## Données fournies
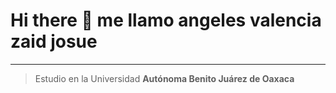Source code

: # Hi there 👋 me llamo angeles valencia zaid josue 
---
> Estudio en la Universidad **Autónoma Benito Juárez de Oaxaca**
<picture>
 <source media="https://www.google.com/imgres?q=uabjo%20logo&imgurl=https%3A%2F%2Fupload.wikimedia.org%2Fwikipedia%2Fcommons%2Fthumb%2F1%2F16%2FEscudo_de_UABJO.svg%2F1200px-Escudo_de_UABJO.svg.png&imgrefurl=https%3A%2F%2Fes.m.wikipedia.org%2Fwiki%2FArchivo%3AEscudo_de_UABJO.svg&docid=J7xAG8mM10N4aM&tbnid=IiMmxG1v7LuEMM&vet=12ahUKEwiN4Yyvy7aIAxXaMEQIHWOlD94QM3oECBoQAA..i&w=1200&h=1478&hcb=2&ved=2ahUKEwiN4Yyvy7aIAxXaMEQIHWOlD94QM3oECBoQAA" srcset="https://www.google.com/imgres?q=uabjo%20logo&imgurl=https%3A%2F%2Fupload.wikimedia.org%2Fwikipedia%2Fcommons%2Fthumb%2F1%2F16%2FEscudo_de_UABJO.svg%2F1200px-Escudo_de_UABJO.svg.png&imgrefurl=https%3A%2F%2Fes.m.wikipedia.org%2Fwiki%2FArchivo%3AEscudo_de_UABJO.svg&docid=J7xAG8mM10N4aM&tbnid=IiMmxG1v7LuEMM&vet=12ahUKEwiN4Yyvy7aIAxXaMEQIHWOlD94QM3oECBoQAA..i&w=1200&h=1478&hcb=2&ved=2ahUKEwiN4Yyvy7aIAxXaMEQIHWOlD94QM3oECBoQAA">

## Consigne
Présentez les lignes des données ci-dessus sous forme de liste JSON de chaînes, une chaîne par ligne. Omettez les lignes vides et les images.

## Réponse attendue
[
  "Source code",
  ": # Hi there 👋 me llamo angeles valencia zaid josue ",
  "---",
  "> Estudio en la Universidad **Autónoma Benito Juárez de Oaxaca**",
  "<picture>",
  " <source media=\"https://www.google.com/imgres?q=uabjo%20logo&imgurl=https%3A%2F%2Fupload.wikimedia.org%2Fwikipedia%2Fcommons%2Fthumb%2F1%2F16%2FEscudo_de_UABJO.svg%2F1200px-Escudo_de_UABJO.svg.png&imgrefurl=https%3A%2F%2Fes.m.wikipedia.org%2Fwiki%2FArchivo%3AEscudo_de_UABJO.svg&docid=J7xAG8mM10N4aM&tbnid=IiMmxG1v7LuEMM&vet=12ahUKEwiN4Yyvy7aIAxXaMEQIHWOlD94QM3oECBoQAA..i&w=1200&h=1478&hcb=2&ved=2ahUKEwiN4Yyvy7aIAxXaMEQIHWOlD94QM3oECBoQAA\" srcset=\"https://www.google.com/imgres?q=uabjo%20logo&imgurl=https%3A%2F%2Fupload.wikimedia.org%2Fwikipedia%2Fcommons%2Fthumb%2F1%2F16%2FEscudo_de_UABJO.svg%2F1200px-Escudo_de_UABJO.svg.png&imgrefurl=https%3A%2F%2Fes.m.wikipedia.org%2Fwiki%2FArchivo%3AEscudo_de_UABJO.svg&docid=J7xAG8mM10N4aM&tbnid=IiMmxG1v7LuEMM&vet=12ahUKEwiN4Yyvy7aIAxXaMEQIHWOlD94QM3oECBoQAA..i&w=1200&h=1478&hcb=2&ved=2ahUKEwiN4Yyvy7aIAxXaMEQIHWOlD94QM3oECBoQAA\">"
]